# Rear View Mirror



## glockman55 (Mar 9, 2006)

What type of mirror's are any of you using on your UTV's I found one at Gander for $39.00, Kolpin...any thoughts?


----------



## grizzlyadams73 (Jul 13, 2003)

think i only paid $25 for the kolpin one from the dealer


----------



## glockman55 (Mar 9, 2006)

Picked one up yesterday..


----------



## jampg (Jan 27, 2007)

That looks like a nice one. Does that have OnStar?


----------



## Swamp Monster (Jan 11, 2002)

Does it work well? I want one as well but wondered if they vibrate bad enough to make them useless.


----------



## glockman55 (Mar 9, 2006)

Swamp Monster said:


> Does it work well? I want one as well but wondered if they vibrate bad enough to make them useless.

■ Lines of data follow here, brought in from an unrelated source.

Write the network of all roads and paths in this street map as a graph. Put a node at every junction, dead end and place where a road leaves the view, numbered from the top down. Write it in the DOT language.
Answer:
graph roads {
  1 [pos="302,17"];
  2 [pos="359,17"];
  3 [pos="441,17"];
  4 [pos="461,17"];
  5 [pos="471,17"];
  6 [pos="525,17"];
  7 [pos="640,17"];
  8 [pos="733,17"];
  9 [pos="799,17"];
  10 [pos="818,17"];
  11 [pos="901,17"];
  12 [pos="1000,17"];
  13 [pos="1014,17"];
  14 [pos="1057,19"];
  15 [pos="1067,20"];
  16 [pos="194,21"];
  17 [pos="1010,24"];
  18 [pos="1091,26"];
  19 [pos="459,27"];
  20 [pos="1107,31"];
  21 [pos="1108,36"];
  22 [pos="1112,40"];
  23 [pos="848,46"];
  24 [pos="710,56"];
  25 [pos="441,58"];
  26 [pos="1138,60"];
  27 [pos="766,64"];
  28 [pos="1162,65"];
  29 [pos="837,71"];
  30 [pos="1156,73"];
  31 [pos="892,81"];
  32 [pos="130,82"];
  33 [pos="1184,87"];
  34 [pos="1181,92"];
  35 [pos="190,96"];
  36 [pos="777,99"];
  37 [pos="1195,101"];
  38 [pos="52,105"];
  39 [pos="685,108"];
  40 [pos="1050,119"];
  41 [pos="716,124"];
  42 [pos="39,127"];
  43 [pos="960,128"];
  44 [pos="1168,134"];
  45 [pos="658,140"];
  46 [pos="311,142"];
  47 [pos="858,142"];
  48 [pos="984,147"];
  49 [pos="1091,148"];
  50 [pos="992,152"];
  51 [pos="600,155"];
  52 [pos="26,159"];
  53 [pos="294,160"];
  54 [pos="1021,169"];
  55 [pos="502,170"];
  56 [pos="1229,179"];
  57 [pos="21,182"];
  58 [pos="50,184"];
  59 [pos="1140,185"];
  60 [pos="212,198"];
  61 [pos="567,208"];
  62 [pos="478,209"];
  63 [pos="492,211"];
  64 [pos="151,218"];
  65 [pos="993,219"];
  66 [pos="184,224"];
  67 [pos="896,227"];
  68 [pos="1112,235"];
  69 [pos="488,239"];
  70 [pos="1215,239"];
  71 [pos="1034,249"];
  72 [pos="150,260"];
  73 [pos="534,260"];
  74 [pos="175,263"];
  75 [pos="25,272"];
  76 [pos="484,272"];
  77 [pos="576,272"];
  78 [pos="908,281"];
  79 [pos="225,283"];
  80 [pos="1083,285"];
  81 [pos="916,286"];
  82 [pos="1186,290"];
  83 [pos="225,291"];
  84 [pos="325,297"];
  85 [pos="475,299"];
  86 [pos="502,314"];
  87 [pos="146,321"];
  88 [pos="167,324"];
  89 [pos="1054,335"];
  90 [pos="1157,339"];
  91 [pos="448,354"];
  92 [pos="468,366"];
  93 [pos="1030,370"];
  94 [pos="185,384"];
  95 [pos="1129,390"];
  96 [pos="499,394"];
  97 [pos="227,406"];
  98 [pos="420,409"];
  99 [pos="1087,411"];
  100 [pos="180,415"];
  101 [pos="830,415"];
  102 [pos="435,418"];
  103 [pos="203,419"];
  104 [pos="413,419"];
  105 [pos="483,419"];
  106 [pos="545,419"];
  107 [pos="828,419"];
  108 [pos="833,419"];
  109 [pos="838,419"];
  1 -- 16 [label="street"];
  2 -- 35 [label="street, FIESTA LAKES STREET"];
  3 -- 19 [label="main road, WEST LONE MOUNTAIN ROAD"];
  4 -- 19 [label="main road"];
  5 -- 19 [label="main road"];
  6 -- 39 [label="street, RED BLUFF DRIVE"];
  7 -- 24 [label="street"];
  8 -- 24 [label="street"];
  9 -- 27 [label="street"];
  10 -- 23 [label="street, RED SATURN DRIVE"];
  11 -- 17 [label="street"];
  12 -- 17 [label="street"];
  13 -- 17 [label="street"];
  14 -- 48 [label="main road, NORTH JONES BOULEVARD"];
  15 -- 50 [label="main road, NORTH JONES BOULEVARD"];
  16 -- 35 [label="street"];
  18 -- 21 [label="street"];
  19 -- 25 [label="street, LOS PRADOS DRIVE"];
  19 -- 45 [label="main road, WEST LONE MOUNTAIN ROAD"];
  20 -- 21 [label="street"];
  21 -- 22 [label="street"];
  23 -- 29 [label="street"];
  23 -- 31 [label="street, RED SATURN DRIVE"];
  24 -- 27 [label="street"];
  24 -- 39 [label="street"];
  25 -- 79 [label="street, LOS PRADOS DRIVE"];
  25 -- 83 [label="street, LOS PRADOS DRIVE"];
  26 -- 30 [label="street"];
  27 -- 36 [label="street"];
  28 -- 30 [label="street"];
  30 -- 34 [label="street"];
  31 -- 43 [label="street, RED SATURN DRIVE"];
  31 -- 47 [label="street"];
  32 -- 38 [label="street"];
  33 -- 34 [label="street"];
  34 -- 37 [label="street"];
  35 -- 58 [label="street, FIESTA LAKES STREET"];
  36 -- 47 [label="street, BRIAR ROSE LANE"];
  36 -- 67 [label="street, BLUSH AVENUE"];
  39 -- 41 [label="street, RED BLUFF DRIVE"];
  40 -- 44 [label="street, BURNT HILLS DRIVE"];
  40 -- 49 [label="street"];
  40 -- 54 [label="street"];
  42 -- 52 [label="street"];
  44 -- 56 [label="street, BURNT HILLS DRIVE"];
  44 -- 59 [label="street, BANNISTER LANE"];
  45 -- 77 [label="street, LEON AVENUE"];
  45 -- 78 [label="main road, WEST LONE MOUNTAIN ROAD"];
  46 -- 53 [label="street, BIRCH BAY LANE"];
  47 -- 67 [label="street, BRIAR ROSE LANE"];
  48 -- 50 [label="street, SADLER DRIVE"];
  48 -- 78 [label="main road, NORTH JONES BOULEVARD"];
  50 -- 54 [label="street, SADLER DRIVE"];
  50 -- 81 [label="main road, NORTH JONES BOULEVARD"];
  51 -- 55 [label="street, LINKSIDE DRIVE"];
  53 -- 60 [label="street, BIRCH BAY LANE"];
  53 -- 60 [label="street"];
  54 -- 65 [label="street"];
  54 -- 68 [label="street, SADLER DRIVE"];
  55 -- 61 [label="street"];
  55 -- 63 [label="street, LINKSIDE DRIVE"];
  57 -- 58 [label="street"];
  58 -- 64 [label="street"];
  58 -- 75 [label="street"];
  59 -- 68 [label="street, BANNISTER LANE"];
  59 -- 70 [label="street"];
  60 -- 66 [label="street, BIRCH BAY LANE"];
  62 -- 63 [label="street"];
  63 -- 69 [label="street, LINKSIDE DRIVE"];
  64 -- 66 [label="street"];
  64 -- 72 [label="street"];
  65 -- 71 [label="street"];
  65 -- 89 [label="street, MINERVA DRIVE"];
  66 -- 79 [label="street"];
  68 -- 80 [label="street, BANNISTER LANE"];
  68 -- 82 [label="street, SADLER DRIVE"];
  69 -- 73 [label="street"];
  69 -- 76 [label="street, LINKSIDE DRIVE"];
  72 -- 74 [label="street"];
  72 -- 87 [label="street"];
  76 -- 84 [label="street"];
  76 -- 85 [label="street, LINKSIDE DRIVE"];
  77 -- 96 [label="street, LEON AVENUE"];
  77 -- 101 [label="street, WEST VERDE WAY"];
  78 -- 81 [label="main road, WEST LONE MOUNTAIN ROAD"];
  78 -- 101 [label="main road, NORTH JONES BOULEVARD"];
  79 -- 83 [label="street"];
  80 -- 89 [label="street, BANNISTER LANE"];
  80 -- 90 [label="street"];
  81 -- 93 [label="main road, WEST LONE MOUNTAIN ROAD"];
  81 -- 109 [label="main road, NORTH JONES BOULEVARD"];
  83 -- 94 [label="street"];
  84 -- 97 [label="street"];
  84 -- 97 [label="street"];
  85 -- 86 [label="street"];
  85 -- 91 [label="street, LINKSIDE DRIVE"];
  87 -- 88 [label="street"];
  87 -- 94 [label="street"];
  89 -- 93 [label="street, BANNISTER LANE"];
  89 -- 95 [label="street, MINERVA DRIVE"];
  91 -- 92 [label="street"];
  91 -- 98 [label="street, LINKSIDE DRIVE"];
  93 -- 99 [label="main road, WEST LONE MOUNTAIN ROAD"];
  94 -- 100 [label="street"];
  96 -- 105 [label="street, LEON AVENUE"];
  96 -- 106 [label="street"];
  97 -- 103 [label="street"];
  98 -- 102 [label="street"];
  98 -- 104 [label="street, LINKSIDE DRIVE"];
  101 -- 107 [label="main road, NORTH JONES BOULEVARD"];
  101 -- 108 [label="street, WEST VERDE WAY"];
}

 I'll tell more after a week in the woods.


----------



## GrizzlyHunter (Jun 17, 2005)

glockman55 said:


> What type of mirror's are any of you using on your UTV's I found one at Gander for $39.00, Kolpin...any thoughts?


I use a 36" wide Wink Mirror on my Rhino. It's a series of (5) smaller mirrors arrange in a series that allows you to see virtually anywhere behind you buggy. It's pretty sweet.

GH


----------